With the somewhat disturbing news that the death toll associated with occupational accidents has reached 2.3 million annually, the imminent arrival of ISO 45001 hails a new chapter in the landscape of global Health and Safety standards. Adding the final leg to the triumvirate of international standards, ISO 45001 looks to bring Health and Safety in line with its Environmental and Quality Management cousins. Here we take a look at what the new ISO legislation means for the wider industry…
Currently out for approval, ISO 45001 provides a pure ‘Health and Safety’ equivalent to ISO 9001 (Quality) and ISO 14001 (Environmental), that aims to bring issues of occupational safety and health well and truly into focus. Prepared initially by a committee of international members (collectively known as ‘ISO PC 283’), ISO 45001 is the brainchild of a number of the world’s leading Health & Safety authorities, including NEBOSH and IOSH.

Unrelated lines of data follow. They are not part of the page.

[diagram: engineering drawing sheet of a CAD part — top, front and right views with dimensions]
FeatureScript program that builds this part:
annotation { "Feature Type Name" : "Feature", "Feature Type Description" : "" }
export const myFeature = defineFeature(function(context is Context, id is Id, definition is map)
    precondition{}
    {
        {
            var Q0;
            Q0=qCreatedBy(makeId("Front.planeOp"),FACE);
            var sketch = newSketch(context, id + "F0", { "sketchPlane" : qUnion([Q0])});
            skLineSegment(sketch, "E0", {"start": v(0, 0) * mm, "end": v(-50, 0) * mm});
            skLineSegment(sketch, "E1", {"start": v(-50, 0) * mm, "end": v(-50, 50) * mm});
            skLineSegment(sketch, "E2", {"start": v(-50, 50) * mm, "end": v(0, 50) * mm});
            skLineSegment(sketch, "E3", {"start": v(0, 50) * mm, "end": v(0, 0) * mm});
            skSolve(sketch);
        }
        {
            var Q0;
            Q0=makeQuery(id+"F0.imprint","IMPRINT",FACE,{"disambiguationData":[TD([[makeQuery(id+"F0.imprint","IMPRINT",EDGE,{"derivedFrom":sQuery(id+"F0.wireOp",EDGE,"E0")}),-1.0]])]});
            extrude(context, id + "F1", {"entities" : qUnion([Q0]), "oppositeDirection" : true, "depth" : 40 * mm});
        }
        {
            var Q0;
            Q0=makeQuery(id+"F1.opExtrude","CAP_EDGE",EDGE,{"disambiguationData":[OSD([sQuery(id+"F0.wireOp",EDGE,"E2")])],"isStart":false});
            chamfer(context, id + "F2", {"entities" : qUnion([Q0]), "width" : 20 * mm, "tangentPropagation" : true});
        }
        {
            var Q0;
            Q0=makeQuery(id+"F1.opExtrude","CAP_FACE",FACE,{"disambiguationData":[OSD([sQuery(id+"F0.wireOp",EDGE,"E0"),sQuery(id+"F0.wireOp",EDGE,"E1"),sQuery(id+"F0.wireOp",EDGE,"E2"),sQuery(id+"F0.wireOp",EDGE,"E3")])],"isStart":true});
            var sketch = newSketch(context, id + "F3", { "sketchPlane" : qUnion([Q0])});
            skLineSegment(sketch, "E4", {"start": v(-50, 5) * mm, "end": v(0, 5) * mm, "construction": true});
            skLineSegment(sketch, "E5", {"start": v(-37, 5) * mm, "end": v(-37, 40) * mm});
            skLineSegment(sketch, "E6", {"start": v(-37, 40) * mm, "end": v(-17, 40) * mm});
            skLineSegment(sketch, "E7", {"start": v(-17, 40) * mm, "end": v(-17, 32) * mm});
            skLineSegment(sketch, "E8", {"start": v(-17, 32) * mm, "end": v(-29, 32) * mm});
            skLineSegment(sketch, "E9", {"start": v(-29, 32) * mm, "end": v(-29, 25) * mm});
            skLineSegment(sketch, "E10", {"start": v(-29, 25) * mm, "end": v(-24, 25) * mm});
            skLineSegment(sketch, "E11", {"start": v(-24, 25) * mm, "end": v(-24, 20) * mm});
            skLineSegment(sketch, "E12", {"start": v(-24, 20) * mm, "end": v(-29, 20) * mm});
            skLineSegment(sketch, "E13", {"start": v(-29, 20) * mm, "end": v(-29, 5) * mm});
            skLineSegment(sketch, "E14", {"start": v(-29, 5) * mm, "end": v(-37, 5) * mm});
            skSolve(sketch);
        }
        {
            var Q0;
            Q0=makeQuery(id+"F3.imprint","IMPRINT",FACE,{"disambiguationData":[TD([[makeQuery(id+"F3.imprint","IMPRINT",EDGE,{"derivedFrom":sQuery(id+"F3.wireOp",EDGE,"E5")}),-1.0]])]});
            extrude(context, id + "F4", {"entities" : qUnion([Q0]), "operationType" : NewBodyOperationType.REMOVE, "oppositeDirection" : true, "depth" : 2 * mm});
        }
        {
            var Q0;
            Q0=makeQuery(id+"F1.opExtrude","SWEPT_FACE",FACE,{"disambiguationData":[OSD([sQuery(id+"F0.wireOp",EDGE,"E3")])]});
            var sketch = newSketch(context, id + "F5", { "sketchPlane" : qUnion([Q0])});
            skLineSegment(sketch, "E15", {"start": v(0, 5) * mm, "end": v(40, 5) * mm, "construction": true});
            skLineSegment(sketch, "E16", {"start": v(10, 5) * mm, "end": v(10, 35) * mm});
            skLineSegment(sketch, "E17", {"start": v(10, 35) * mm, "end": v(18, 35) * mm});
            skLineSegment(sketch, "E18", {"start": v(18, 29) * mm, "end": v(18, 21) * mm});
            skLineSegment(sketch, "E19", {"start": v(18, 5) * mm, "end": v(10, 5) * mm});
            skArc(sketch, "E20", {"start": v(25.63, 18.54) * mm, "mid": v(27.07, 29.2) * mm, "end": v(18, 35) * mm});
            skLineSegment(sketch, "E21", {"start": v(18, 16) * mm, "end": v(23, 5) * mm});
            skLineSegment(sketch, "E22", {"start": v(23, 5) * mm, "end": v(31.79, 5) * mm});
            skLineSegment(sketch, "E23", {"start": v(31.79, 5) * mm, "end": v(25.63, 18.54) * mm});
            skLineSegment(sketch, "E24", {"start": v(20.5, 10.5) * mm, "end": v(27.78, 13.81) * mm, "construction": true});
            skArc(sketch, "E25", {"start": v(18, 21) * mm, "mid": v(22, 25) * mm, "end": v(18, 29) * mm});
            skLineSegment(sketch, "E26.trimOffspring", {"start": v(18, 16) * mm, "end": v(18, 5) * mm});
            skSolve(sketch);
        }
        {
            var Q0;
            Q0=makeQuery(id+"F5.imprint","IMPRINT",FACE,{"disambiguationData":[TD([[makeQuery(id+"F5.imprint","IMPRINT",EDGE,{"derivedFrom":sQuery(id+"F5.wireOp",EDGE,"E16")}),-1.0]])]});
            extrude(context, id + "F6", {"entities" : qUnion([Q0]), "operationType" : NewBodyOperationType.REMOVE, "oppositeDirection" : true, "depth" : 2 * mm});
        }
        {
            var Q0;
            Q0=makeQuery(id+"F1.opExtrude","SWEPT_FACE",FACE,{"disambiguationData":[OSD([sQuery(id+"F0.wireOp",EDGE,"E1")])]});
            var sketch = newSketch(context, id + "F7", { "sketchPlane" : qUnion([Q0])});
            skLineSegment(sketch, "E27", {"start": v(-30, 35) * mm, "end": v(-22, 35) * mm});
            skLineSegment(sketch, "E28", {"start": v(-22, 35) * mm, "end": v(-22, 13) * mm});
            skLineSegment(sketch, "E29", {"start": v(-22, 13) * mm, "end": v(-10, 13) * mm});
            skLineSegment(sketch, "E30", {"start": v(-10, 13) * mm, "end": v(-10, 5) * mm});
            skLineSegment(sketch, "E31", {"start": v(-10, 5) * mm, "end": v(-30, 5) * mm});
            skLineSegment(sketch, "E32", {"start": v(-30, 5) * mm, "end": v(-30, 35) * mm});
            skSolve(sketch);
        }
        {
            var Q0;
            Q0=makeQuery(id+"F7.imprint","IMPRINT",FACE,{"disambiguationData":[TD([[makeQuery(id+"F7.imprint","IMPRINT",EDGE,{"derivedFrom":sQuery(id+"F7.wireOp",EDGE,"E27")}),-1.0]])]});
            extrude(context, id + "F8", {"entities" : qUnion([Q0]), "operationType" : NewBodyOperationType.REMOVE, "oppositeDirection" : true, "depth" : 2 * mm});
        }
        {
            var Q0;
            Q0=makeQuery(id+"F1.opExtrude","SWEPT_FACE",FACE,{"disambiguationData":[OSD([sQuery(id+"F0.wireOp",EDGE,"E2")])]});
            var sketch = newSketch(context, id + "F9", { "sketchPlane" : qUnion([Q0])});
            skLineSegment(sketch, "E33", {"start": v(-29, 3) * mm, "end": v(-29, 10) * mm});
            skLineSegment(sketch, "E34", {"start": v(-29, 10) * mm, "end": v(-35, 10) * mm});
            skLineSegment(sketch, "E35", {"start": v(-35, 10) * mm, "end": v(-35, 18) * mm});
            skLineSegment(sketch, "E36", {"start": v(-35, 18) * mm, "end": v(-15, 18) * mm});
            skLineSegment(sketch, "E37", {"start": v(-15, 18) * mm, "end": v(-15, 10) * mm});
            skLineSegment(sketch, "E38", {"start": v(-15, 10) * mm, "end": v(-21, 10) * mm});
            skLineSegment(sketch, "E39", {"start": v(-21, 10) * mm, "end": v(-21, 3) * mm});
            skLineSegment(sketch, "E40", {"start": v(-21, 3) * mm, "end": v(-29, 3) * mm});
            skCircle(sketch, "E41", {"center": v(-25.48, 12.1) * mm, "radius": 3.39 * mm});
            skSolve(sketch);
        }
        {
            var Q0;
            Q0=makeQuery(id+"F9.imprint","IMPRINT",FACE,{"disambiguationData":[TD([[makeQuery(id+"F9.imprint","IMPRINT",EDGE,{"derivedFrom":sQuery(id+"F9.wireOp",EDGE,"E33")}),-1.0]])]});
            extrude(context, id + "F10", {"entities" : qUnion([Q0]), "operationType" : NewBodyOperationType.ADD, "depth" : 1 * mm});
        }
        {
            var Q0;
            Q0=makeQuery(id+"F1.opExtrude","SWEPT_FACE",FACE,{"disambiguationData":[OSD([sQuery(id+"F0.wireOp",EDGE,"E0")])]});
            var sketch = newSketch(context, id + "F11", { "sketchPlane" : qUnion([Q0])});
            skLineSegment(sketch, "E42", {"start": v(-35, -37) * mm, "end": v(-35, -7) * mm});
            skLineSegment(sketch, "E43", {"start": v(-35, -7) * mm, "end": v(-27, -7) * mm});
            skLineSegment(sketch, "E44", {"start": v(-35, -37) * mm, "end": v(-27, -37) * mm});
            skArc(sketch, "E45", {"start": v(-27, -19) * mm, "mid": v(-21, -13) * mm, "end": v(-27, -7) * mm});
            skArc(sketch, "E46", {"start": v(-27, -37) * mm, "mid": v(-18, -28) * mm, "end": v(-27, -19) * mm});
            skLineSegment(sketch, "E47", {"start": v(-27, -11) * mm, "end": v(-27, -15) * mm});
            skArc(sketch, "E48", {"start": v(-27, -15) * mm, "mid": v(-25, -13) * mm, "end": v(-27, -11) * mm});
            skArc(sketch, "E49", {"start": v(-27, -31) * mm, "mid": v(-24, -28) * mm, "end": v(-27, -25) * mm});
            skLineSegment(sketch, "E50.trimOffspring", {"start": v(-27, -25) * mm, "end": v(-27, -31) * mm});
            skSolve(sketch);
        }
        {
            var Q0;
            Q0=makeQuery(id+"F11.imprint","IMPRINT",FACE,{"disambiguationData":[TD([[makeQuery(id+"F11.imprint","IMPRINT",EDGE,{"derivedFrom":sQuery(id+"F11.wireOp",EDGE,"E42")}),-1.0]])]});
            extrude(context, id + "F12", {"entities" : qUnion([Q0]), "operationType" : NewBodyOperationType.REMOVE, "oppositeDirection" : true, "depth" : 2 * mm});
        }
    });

For whatever reason, Health & Safety has found itself decidedly at the bottom of the pile when it comes to priorities for high level governing legislation; but recent changes to CDM and now ISO mean that for many, it’s firmly back in the spotlight. Of course, achieving ISO accreditation status in any guise is a major achievement for any organisation, and whilst the audit process can be rigorous, ISO status is a globally recognised stamp of compliance at the highest level. Building on the framework of OHSAS 18001, this new standard in Health and Safety represents far more ‘humanitarian’ benefits than that of its predecessor. Requiring a brand new element of ‘self-evaluation’, the new ISO standard also demands an audit and exploration of a business’ own ‘responsible’ sourcing when it comes to the procurement of products and services; something which should offer partners, employees and business associates alike some extra peace of mind when it comes to matters of ‘corporate conscience’.
For organisations already working closely to OHSAS 18001 standards, the transition to ISO 45001 is anticipated to be a relatively smooth one, as the new legislation looks to build on a substantial proportion of existing standards and processes. With an estimated 27 countries globally boasting over 90,000 organisations already with OHS certification, a three year ‘transition’ window has been proposed to allow for these organisations to embrace this new set of standards.
Whilst for some countries, such as the USA – whose current approach to Health & Safety is more ‘pure compliance’ as opposed to risk management based – the move towards embracing the new ISO standards is undoubtedly going to be challenging, the end of goal of improved global standards in OHS is widely regarded as more than worth it. Ultimately, drawing up new ISO standards is about more than an exercise in yet more legislation for an already regulated industry, it’s about reimagining occupational health and safety as integral to business processes; not just as a bolt on.
ISO 45001 represents a push for true integration, and a significant step towards corporate synergy across the three key areas of quality, health & safety and environmental. Whilst it’s impossible to predict what the ultimate success of its arrival will be, with over a million organisations already subscribed to ISO standards globally, the outlook is positive.